Even mild-to-moderate chronic kidney disease conferred increased risk of incident peripheral artery disease, with a strong association between albuminuria and amputation. Clinical attention should be paid to the development of peripheral artery disease symptoms and signs in people with any stage of chronic kidney disease.
American Heart Association, US National Kidney Foundation, and US National Institute of Diabetes and Digestive and Kidney Diseases.
一些证据表明慢性肾脏病是下肢外周动脉疾病的一个危险因素。我们旨在定量评估两种慢性肾脏病衡量指标(估算肾小球滤过率[eGFR]和白蛋白尿)与外周动脉疾病发病之间的独立和联合关联。
在这项由慢性肾脏病预后联盟(Chronic Kidney Disease Prognosis Consortium)纳入的国际队列的合作荟萃分析中(基线测量值在 1972 年至 2014 年间获得),至少有 1000 名参与者(这一标准不适用于专门招募慢性肾脏病患者的队列),并且至少有 50 例外周动脉疾病事件,我们使用 Cox 比例风险模型对个体患者水平上无基线外周动脉疾病的成年参与者进行了分析,以量化肌酐 eGFR、尿白蛋白与肌酐比值(ACR)和尿蛋白试纸检测与外周动脉疾病发病之间的关联(包括外周动脉疾病的诊断性住院、间歇性跛行、下肢血运重建和下肢截肢)。我们通过 C 统计量评估了判别改善情况。

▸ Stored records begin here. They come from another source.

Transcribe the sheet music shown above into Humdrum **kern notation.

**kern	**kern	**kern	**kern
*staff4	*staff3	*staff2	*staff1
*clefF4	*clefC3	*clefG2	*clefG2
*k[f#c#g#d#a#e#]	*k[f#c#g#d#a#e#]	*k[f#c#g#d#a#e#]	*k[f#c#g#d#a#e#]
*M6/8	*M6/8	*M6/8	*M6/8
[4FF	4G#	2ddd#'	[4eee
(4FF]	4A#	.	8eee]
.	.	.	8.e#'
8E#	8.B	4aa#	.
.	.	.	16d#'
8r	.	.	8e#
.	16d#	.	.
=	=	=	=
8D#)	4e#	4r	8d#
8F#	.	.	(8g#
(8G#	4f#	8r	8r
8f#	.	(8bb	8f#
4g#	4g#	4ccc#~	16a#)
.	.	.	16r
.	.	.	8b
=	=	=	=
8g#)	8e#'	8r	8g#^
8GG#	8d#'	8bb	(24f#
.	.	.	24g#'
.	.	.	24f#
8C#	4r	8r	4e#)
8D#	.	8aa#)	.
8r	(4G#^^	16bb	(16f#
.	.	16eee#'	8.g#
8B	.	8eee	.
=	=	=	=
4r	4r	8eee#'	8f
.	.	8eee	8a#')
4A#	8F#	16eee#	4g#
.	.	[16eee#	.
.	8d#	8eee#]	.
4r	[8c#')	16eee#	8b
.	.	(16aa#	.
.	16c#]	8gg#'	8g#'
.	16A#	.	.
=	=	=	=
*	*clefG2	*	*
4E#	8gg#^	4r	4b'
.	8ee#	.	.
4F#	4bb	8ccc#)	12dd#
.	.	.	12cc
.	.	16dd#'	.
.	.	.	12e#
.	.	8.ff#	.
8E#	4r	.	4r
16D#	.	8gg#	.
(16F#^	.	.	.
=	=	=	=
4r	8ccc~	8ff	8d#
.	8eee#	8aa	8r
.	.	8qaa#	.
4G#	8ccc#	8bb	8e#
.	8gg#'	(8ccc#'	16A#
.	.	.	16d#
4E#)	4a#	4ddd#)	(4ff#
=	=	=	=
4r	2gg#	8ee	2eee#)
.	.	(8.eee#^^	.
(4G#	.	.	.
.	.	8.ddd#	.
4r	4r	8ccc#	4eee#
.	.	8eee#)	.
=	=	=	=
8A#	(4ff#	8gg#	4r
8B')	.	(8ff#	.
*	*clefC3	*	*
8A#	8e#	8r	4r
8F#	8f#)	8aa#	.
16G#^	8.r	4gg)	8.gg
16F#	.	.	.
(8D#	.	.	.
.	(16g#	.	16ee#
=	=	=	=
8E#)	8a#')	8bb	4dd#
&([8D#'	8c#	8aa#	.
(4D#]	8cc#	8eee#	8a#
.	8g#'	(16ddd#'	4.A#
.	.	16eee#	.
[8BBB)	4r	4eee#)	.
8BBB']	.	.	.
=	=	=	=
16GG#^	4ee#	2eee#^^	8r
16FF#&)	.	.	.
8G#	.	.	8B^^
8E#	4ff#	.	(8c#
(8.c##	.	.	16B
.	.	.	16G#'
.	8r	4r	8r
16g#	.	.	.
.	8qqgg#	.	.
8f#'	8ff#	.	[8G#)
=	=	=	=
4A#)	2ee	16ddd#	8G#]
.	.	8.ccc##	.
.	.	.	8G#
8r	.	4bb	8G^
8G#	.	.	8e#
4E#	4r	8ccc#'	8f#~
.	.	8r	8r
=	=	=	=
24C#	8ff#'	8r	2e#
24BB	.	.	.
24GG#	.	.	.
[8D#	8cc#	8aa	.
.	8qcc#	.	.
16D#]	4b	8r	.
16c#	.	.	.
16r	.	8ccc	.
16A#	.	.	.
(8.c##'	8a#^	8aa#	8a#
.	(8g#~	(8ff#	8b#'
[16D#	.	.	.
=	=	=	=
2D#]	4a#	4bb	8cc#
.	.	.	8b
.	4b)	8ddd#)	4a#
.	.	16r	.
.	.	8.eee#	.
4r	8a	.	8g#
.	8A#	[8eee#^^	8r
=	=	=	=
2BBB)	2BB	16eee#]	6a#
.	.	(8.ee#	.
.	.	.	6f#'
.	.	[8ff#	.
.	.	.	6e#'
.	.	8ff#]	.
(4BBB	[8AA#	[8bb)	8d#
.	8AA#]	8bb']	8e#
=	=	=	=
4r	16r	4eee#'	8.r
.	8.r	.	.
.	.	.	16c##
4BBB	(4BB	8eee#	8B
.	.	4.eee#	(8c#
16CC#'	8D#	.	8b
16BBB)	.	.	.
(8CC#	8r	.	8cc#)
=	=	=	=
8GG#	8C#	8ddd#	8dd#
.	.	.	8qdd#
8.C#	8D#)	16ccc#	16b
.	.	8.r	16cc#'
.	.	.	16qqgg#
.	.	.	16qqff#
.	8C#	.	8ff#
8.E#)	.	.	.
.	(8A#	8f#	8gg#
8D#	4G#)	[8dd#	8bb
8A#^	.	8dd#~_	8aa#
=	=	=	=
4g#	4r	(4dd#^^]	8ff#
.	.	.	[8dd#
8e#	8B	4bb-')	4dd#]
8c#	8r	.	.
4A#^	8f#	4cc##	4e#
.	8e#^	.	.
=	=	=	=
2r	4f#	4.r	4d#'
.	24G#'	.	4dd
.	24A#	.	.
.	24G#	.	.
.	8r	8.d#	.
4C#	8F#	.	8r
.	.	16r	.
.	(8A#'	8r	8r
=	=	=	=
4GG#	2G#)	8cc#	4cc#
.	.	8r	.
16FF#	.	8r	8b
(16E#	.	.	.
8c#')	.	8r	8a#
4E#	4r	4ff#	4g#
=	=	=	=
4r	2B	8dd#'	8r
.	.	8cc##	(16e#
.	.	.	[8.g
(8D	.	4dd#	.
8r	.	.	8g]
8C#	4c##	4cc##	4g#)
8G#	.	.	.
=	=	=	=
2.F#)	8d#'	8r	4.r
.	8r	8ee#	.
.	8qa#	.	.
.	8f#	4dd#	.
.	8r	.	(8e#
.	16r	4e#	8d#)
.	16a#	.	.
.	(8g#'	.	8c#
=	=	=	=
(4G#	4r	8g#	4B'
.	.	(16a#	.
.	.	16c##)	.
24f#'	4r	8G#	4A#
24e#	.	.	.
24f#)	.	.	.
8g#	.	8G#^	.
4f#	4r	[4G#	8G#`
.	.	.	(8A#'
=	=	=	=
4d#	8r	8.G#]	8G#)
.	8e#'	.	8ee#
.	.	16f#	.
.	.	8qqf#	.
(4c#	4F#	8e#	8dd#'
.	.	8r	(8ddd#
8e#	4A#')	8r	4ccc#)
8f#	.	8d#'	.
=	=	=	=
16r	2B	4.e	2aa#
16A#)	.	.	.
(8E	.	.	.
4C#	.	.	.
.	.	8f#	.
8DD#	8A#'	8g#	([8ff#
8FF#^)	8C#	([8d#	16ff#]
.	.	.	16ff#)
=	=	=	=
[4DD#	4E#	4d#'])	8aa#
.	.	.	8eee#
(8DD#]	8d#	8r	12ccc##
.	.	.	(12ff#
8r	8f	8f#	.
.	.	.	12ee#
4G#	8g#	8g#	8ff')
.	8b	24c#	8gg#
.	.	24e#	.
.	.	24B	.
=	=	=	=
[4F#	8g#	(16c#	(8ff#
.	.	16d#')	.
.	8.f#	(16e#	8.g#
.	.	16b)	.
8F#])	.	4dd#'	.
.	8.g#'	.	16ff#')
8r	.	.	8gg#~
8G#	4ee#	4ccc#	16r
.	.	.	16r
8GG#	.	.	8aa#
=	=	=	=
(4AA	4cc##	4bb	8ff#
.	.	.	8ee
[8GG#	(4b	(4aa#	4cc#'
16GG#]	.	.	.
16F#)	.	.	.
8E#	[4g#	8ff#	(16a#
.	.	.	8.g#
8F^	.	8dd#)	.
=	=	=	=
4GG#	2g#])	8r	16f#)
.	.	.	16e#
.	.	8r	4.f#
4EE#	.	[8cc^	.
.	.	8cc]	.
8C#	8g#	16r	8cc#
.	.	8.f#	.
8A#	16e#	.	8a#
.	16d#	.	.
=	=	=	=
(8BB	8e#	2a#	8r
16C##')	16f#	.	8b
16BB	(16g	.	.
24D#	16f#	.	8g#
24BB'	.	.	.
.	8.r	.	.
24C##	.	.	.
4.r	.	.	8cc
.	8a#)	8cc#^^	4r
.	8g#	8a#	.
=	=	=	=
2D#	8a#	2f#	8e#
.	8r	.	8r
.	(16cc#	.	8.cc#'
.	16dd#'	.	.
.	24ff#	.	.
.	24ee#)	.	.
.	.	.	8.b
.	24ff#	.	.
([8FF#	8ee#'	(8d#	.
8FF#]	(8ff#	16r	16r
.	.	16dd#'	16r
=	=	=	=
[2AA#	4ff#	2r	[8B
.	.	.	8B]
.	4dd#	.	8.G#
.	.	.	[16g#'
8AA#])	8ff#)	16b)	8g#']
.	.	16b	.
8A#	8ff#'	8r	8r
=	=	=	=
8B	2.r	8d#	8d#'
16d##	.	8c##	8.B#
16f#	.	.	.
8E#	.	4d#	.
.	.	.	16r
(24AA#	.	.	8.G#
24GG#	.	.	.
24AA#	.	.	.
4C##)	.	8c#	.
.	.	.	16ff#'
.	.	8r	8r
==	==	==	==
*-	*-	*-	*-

我们分析了来自 21 个队列的 817084 名基线时无外周动脉疾病病史的个体。在整个队列的随访期间记录了 18261 例外周动脉疾病病例(中位随访时间为 7.4 年[IQR 5.7-8.9],各队列的范围为 2.0-15.8 年)。两种慢性肾脏病指标都与外周动脉疾病的发病独立相关。与 eGFR 为 95 mL/min/1.73 m 相比,在 eGFR 为 45 mL/min/1.73 m 时,研究特异性外周动脉疾病的调整后的危险比(HR)为 1.22(95%CI 1.14-1.30),在 eGFR 为 15 mL/min/1.73 m 时为 2.06(1.70-2.48)。与 ACR 为 5 mg/g 相比,在 ACR 为 30 mg/g 时,研究特异性外周动脉疾病的调整后 HR 为 1.50(1.41-1.59),在 ACR 为 300 mg/g 时为 2.28(2.12-2.44)。ACR 为 300 mg/g 与 5 mg/g 相比,下肢截肢的调整后 HR 为 3.68(95%CI 3.00-4.52)。eGFR 和白蛋白尿呈乘法关系(例如,在 eGFR <30 mL/min/1.73 m 加 ACR ≥300 mg/g 或尿蛋白试纸 2+或更高 vs eGFR ≥90 mL/min/1.73 m 加 ACR <10 mg/g 或尿蛋白试纸阴性的情况下,发生外周动脉疾病的调整后 HR 为 5.76[4.90-6.77],发生截肢的 HR 为 10.61[5.70-19.77])。eGFR 和 ACR 都显著提高了外周动脉疾病风险的判别能力,并且 ACR 对截肢的预测能力有显著提高(差异在 C 统计量中为 0.058,95%CI 0.045-0.070)。在各临床亚组中均存在相似的模式。
即使是轻度至中度慢性肾脏病也会增加外周动脉疾病发病的风险,白蛋白尿与截肢之间存在强烈关联。临床医生应注意慢性肾脏病任何阶段患者外周动脉疾病症状和体征的发展。
美国心脏协会、美国国家肾脏基金会和美国国家糖尿病、消化和肾脏疾病研究所。